Text provided -
======

Book Includes the Rebbe’s Answers to Mazkir’s Parsha Questions

A new sefer brings the Rebbe’s many handwritten answers and notes responding to the questions that his Mazkir Rabbi Leibel Groner had on the sichos of parshiyos in sifrei Vayikro, Bamidbar and Devarim.

Beginning in the year 5725, the Rebbe began to explain every Shabbos a passage from Rashi’s commentary, while paving a completely new way in the simple interpretation of the Chumash, a wonderful way in its genius and simplicity at the same time.

The Rebbe often revealed his holy will that the words of Torah he delivers at the farbrengens, will not remain as “given at Sinai”, but that they will be reviewed, commented on, and refreshed. Indeed, when in the kovtzim of Haaros questions or comments were printed about the Rebbe’s comments at the farbrengens, the Rebbe’s face glowed when he conveyed these comments during the farbrengens that followed.

We were privileged that many of the Rebbe’s explanations that were initially given at the farbrengens and even considered and translated by Anash later, the Rebbe proofread and printed in “Likkutei Sichos”. These are comments and changes in the Likkutei Sichos series over the years.

======

Dataset -

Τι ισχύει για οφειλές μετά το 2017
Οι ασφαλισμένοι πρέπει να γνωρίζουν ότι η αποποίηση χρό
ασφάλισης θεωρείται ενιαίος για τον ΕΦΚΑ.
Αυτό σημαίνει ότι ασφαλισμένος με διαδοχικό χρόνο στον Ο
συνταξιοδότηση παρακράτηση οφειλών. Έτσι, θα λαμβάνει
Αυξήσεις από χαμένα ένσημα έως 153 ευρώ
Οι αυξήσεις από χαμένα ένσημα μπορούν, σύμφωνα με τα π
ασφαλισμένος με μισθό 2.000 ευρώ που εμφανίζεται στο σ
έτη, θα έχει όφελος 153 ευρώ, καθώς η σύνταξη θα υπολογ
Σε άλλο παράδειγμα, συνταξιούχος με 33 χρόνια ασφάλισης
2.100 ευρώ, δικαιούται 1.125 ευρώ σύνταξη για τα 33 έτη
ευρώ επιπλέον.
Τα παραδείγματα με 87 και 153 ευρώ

======

Exercise objective -
Please reproduce the part of the book announcement starting with "Book Includes the" and going on through "the same time.", word for word.

Response to the task -
Book Includes the Rebbe’s Answers to Mazkir’s Parsha Questions

A new sefer brings the Rebbe’s many handwritten answers and notes responding to the questions that his Mazkir Rabbi Leibel Groner had on the sichos of parshiyos in sifrei Vayikro, Bamidbar and Devarim.

Beginning in the year 5725, the Rebbe began to explain every Shabbos a passage from Rashi’s commentary, while paving a completely new way in the simple interpretation of the Chumash, a wonderful way in its genius and simplicity at the same time.